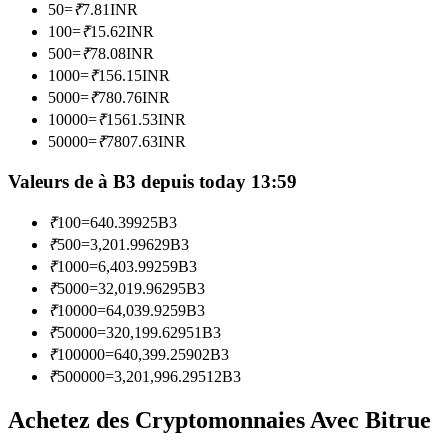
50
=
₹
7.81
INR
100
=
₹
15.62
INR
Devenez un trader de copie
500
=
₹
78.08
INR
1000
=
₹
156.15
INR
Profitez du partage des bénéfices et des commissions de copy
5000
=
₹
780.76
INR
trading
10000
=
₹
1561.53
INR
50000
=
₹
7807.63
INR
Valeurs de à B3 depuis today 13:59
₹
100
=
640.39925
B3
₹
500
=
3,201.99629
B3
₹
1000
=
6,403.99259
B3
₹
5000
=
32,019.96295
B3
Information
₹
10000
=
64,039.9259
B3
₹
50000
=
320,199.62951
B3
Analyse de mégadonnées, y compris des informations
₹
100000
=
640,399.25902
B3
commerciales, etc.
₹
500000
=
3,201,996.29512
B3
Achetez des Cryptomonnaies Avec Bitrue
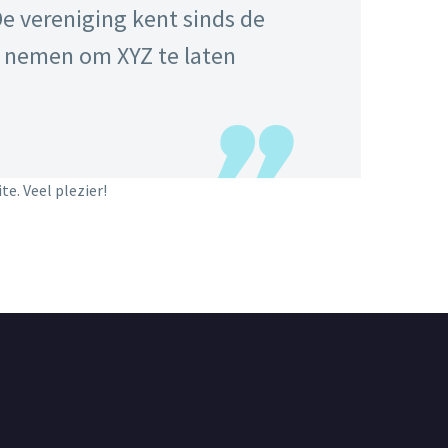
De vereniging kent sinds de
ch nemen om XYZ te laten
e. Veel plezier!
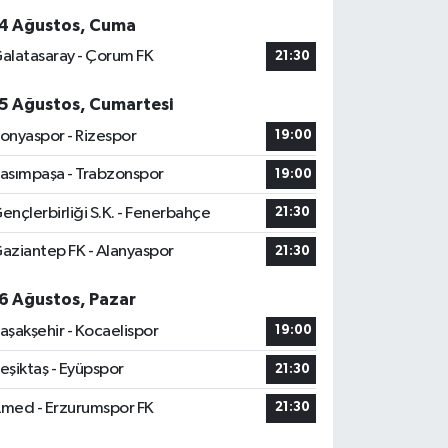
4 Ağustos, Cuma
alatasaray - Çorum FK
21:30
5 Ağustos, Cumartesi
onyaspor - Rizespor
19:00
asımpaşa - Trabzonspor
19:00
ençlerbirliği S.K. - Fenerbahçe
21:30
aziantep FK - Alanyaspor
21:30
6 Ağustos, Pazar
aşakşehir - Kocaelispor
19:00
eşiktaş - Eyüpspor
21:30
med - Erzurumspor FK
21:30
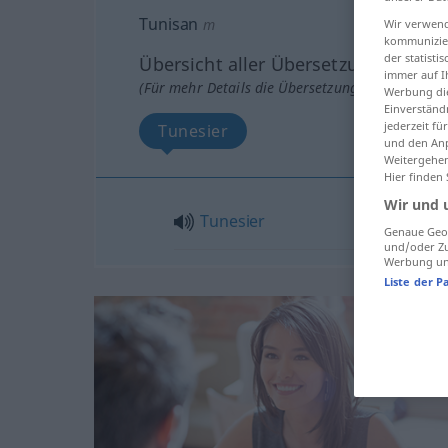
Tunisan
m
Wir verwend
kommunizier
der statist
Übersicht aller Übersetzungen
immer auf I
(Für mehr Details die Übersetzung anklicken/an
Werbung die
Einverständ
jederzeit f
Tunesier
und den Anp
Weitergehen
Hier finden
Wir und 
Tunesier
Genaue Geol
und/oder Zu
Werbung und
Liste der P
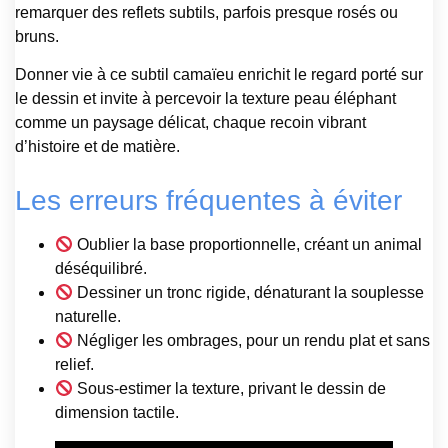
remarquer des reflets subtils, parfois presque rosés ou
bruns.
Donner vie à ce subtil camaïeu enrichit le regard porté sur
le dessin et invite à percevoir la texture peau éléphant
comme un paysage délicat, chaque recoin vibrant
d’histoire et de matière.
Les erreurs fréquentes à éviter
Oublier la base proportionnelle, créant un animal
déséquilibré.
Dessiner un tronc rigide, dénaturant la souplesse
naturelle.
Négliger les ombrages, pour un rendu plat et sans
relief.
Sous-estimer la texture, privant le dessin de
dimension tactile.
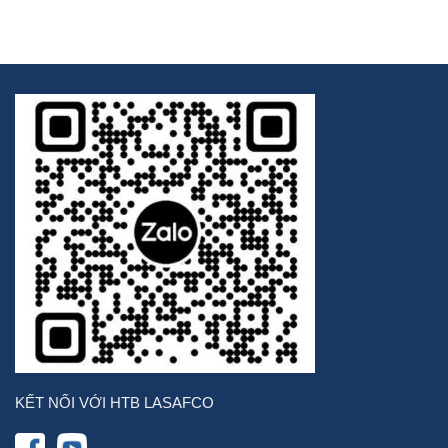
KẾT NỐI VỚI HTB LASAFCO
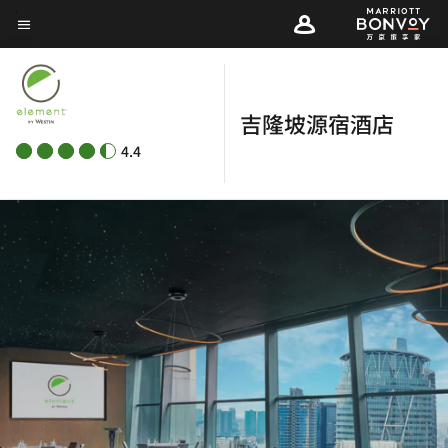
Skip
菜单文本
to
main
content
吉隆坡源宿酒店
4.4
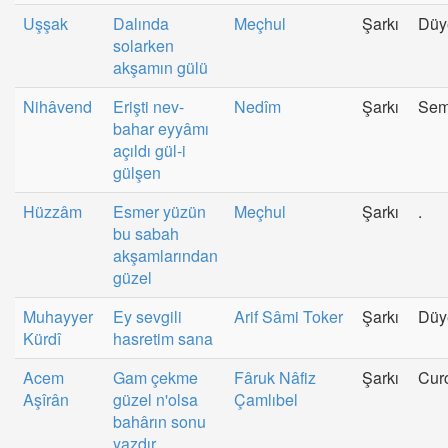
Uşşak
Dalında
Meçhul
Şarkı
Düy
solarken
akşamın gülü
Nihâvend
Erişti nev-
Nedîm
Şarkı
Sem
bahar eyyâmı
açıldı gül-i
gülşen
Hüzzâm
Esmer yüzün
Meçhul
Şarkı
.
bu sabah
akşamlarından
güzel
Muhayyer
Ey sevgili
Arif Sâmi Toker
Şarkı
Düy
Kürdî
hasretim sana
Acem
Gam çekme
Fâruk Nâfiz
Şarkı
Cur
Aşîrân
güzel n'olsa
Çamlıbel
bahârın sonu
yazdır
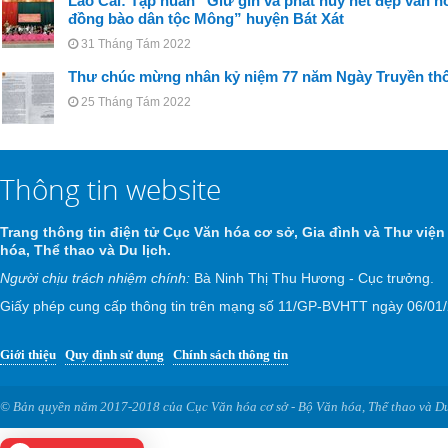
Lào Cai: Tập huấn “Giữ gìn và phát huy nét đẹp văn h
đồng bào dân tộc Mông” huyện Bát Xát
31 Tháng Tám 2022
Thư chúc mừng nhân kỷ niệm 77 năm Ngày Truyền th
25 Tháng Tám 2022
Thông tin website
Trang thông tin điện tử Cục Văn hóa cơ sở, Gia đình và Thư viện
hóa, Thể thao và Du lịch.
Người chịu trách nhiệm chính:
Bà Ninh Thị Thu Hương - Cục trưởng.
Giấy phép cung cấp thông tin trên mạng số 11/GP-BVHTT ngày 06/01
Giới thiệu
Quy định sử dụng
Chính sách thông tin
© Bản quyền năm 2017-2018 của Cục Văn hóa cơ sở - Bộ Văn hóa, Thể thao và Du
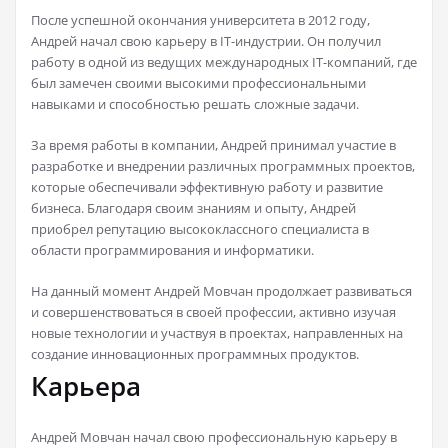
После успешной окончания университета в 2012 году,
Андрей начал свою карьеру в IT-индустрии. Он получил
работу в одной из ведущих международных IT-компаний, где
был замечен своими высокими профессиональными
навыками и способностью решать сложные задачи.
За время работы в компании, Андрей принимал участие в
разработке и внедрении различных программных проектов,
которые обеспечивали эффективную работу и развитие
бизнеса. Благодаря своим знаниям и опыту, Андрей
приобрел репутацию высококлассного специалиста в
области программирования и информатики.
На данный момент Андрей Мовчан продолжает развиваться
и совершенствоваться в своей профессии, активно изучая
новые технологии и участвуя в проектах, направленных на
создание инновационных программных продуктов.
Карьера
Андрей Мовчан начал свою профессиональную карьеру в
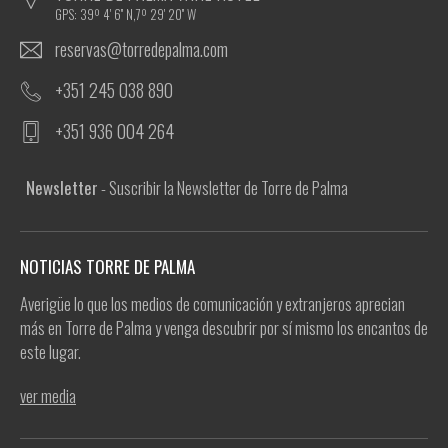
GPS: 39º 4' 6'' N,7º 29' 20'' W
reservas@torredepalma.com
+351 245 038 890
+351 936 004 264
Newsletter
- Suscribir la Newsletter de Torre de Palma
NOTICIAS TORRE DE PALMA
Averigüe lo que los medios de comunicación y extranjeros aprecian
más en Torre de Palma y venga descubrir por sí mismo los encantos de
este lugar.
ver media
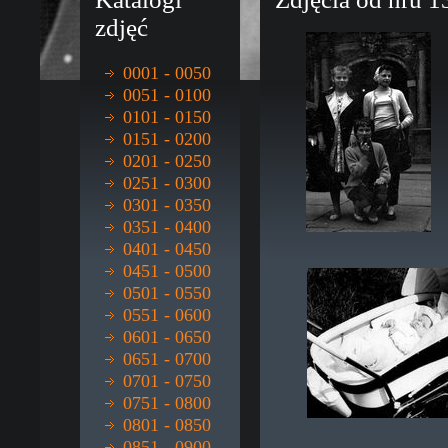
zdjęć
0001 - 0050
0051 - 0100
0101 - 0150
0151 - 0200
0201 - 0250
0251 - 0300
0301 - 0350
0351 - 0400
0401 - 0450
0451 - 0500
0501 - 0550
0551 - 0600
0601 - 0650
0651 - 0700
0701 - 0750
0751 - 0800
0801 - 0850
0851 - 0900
◇ ◇ ◇ ◇
§ **What to work on**: Return each entry exactly as it appears above, but exclude the pictures.

§ **The completed task**:
50
=
₹
7.81
INR
100
=
₹
15.62
INR
Devenez un trader de copie
500
=
₹
78.08
INR
1000
=
₹
156.15
INR
Profitez du partage des bénéfices et des commissions de copy
5000
=
₹
780.76
INR
trading
10000
=
₹
1561.53
INR
50000
=
₹
7807.63
INR
Valeurs de à B3 depuis today 13:59
₹
100
=
640.39925
B3
₹
500
=
3,201.99629
B3
₹
1000
=
6,403.99259
B3
₹
5000
=
32,019.96295
B3
Information
₹
10000
=
64,039.9259
B3
₹
50000
=
320,199.62951
B3
Analyse de mégadonnées, y compris des informations
₹
100000
=
640,399.25902
B3
commerciales, etc.
₹
500000
=
3,201,996.29512
B3
Achetez des Cryptomonnaies Avec Bitrue
De vereniging kent sinds de
ch nemen om XYZ te laten
e. Veel plezier!
4 Ağustos, Cuma
alatasaray - Çorum FK
21:30
5 Ağustos, Cumartesi
onyaspor - Rizespor
19:00
asımpaşa - Trabzonspor
19:00
ençlerbirliği S.K. - Fenerbahçe
21:30
aziantep FK - Alanyaspor
21:30
6 Ağustos, Pazar
aşakşehir - Kocaelispor
19:00
eşiktaş - Eyüpspor
21:30
med - Erzurumspor FK
21:30
Tunisan
m
Wir verwend
kommunizier
der statist
Übersicht aller Übersetzungen
immer auf I
(Für mehr Details die Übersetzung anklicken/an
Werbung die
Einverständ
jederzeit f
Tunesier
und den Anp
Weitergehen
Hier finden
Wir und 
Tunesier
Genaue Geol
und/oder Zu
Werbung und
Liste der P
remarquer des reflets subtils, parfois presque rosés ou
bruns.
Donner vie à ce subtil camaïeu enrichit le regard porté sur
le dessin et invite à percevoir la texture peau éléphant
comme un paysage délicat, chaque recoin vibrant
d’histoire et de matière.
Les erreurs fréquentes à éviter
Oublier la base proportionnelle, créant un animal
déséquilibré.
Dessiner un tronc rigide, dénaturant la souplesse
naturelle.
Négliger les ombrages, pour un rendu plat et sans
relief.
Sous-estimer la texture, privant le dessin de
dimension tactile.
KẾT NỐI VỚI HTB LASAFCO
Skip
菜单文本
to
main
content
吉隆坡源宿酒店
4.4
Uşşak
Dalında
Meçhul
Şarkı
Düy
solarken
akşamın gülü
Nihâvend
Erişti nev-
Nedîm
Şarkı
Sem
bahar eyyâmı
açıldı gül-i
gülşen
Hüzzâm
Esmer yüzün
Meçhul
Şarkı
.
bu sabah
akşamlarından
güzel
Muhayyer
Ey sevgili
Arif Sâmi Toker
Şarkı
Düy
Kürdî
hasretim sana
Acem
Gam çekme
Fâruk Nâfiz
Şarkı
Cur
Aşîrân
güzel n'olsa
Çamlıbel
bahârın sonu
yazdır
Lào Cai: Tập huấn “Giữ gìn và phát huy nét đẹp văn h
đồng bào dân tộc Mông” huyện Bát Xát
31 Tháng Tám 2022
Thư chúc mừng nhân kỷ niệm 77 năm Ngày Truyền th
25 Tháng Tám 2022
Thông tin website
Trang thông tin điện tử Cục Văn hóa cơ sở, Gia đình và Thư viện
hóa, Thể thao và Du lịch.
Người chịu trách nhiệm chính:
Bà Ninh Thị Thu Hương - Cục trưởng.
Giấy phép cung cấp thông tin trên mạng số 11/GP-BVHTT ngày 06/01
Giới thiệu
Quy định sử dụng
Chính sách thông tin
© Bản quyền năm 2017-2018 của Cục Văn hóa cơ sở - Bộ Văn hóa, Thể thao và Du
После успешной окончания университета в 2012 году,
Андрей начал свою карьеру в IT-индустрии. Он получил
работу в одной из ведущих международных IT-компаний, где
был замечен своими высокими профессиональными
навыками и способностью решать сложные задачи.
За время работы в компании, Андрей принимал участие в
разработке и внедрении различных программных проектов,
которые обеспечивали эффективную работу и развитие
бизнеса. Благодаря своим знаниям и опыту, Андрей
приобрел репутацию высококлассного специалиста в
области программирования и информатики.
На данный момент Андрей Мовчан продолжает развиваться
и совершенствоваться в своей профессии, активно изучая
новые технологии и участвуя в проектах, направленных на
создание инновационных программных продуктов.
Карьера
Андрей Мовчан начал свою профессиональную карьеру в
GPS: 39º 4' 6'' N,7º 29' 20'' W
reservas@torredepalma.com
+351 245 038 890
+351 936 004 264
Newsletter
- Suscribir la Newsletter de Torre de Palma
NOTICIAS TORRE DE PALMA
Averigüe lo que los medios de comunicación y extranjeros aprecian
más en Torre de Palma y venga descubrir por sí mismo los encantos de
este lugar.
ver media
zdjęć
0001 - 0050
0051 - 0100
0101 - 0150
0151 - 0200
0201 - 0250
0251 - 0300
0301 - 0350
0351 - 0400
0401 - 0450
0451 - 0500
0501 - 0550
0551 - 0600
0601 - 0650
0651 - 0700
0701 - 0750
0751 - 0800
0801 - 0850
0851 - 0900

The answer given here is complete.